*** Source material Section Begins ***

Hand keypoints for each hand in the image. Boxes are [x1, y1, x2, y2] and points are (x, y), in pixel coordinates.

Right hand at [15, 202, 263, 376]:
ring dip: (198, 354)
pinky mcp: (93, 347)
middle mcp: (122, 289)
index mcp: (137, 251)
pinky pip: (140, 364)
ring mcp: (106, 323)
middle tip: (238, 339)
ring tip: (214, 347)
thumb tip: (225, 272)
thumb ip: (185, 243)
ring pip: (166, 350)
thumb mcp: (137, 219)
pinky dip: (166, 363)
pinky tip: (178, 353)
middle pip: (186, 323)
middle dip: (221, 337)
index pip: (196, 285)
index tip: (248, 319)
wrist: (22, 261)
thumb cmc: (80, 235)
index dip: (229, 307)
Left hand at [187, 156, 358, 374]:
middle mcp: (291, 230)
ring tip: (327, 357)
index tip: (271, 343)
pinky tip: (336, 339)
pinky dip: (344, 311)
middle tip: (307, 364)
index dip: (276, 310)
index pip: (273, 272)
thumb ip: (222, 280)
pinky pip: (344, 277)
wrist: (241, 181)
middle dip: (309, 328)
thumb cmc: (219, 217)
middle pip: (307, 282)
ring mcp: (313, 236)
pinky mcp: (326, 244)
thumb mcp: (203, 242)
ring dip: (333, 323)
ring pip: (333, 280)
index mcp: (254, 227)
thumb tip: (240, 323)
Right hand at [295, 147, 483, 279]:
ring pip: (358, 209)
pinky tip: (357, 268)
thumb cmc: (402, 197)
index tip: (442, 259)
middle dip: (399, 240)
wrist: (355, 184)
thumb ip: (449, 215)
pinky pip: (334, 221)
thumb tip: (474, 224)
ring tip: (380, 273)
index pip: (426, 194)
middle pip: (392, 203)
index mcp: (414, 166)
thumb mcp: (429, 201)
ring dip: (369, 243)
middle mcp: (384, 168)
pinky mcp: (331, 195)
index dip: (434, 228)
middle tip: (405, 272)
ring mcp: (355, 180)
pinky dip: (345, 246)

*** Source material Section Ends ***
*** Source material Section Begins ***

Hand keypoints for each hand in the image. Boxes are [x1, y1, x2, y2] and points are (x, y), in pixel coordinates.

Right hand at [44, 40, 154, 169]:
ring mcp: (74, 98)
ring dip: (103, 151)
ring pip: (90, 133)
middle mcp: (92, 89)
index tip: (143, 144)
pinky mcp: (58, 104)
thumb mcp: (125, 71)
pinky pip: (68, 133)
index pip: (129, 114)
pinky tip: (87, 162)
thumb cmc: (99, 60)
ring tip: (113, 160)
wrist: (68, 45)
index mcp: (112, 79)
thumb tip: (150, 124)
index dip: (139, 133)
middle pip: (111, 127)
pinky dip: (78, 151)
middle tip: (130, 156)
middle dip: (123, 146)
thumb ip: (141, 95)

*** Source material Section Ends ***
*** Source material Section Begins ***

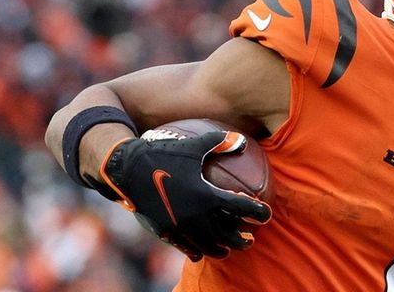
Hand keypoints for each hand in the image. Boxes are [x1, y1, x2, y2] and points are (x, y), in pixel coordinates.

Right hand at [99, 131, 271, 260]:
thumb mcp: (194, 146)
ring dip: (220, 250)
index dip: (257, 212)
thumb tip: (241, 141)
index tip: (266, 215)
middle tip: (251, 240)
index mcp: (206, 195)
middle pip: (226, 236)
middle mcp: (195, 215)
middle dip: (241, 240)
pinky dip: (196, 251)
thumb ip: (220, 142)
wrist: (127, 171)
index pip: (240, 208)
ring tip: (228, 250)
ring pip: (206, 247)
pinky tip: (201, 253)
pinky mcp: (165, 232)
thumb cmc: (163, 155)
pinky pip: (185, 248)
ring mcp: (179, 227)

*** Source material Section Ends ***

**Task instructions**. From the records above, extract exactly and only the lines that begin at the line with "thumb tip: (150, 124)" and stop after the line with "thumb ip: (141, 95)".

**Exercise response**.
thumb tip: (150, 124)
index dip: (139, 133)
middle pip: (111, 127)
pinky dip: (78, 151)
middle tip: (130, 156)
middle dip: (123, 146)
thumb ip: (141, 95)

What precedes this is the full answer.